Other platforms exist, but Twitter “is clearly very influential in allowing the media and leaders to pay attention to what is happening in the world. In that sense, it is a unique and very special platform”, says to l AFP Mahsa Alimardani, researcher for the freedom of expression organization Article 19.
In Iran currently, it is, according to her, “the only real access to voices and events, in the absence of foreign correspondents and independent journalists who can report on what is happening”.
In recent days, it is still – among others – by Twitter that images of a demonstration in China, in the largest iPhone factory in the world, have been broadcast.
And in the past, the social network has served as a sounding board and relay of global mobilization for multiple popular uprisings: the Arab Spring, pro-democracy movement in Hong Kong, civil war in Syria, protest in Iran, etc., often showing the raw reality of the repressions implemented by the authoritarian regimes of the planet.
“Twitter has kept records of so many different movements and events. There are so many activists who have turned to Twitter over the years. Losing all those records would be a great loss, as it is a trace for history”, worries Ms. Alimardani.
– Giving an identity to the protests –
A sort of global public square where true and false information, testimonials and other stories of greater or lesser importance are shared in plain sight, Twitter had some 237 million daily users at the end of June, significantly less than Facebook (1, 98 billion), TikTok (more than a billion) or Snapchat (363 million).
The social network, whose messages cannot exceed 140 characters, has nevertheless become an essential place for many media, companies and celebrities who are sometimes content with this single channel to communicate.
It has also been used extensively by activists and political opponents around the world to draw national and international attention to various causes. Twitter has notably played a key role in promoting social phenomena such as
“The functionalities of Twitter make it possible to give an identity to protest movements, to create a common feeling by sharing memes, hashtags. And this identity can go beyond borders, to spread very quickly in foreign media and attract global attention, which is something that bothers oppressive leaders,” Marcus Michaelsen, an independent researcher specializing in online activism and surveillance, told AFP.
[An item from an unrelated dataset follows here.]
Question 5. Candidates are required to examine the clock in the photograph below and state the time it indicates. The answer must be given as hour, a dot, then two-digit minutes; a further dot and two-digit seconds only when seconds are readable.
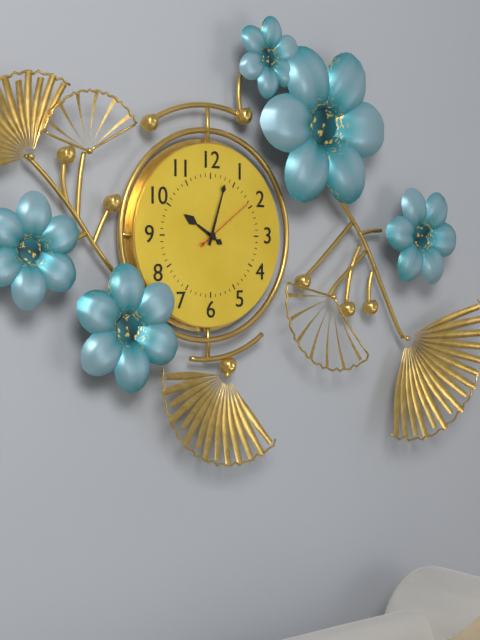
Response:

In addition, activists can easily reach “journalists or political leaders, more directly than on other networks like Instagram for example”, adds Mr. Michaelsen.
– Memory of the uprisings –
In Egypt, during the Arab Spring in early 2011, “Twitter was mainly used by educated Egyptians, who did not represent the majority of people who were on the streets and who made the revolution a reality”, underlines with AFP Nadia Idle, British-Egyptian activist present in the dispute of Tahrir Square, epicenter of the revolution which led to the fall of President Hosni Mubarak.
“But that doesn’t mean Twitter wasn’t important,” said the activist, who also co-authored the 2011 book “Tweets from Tahrir”.
“Twitter has established itself as a place to report on events. (…) Many tweeters have considered themselves citizen journalists and have made it their mission to report the facts with generally precise bits of information and a streams of videos and images,” write Mr. Idle and his co-author Alex Nunns in the foreword to this book.
Since its takeover by the whimsical billionaire Elon Musk, the blue bird network has however been deeply destabilized and is even threatened with extinction, to the chagrin of many users who have sometimes taken years to build an audience.
“It’s hard to describe the value that Twitter has acquired over the past ten years. (…) It goes without saying that as Elon Musk leads Twitter to its own destruction, the only people to rejoice are the worst dictatorships and war criminals of the world. For the first time in fifteen years, they will be safe from the most powerful real-time global surveillance tool in the world”, tweeted last week Charles Lister, researcher at the center of reflection Middle East Institute, in Washington.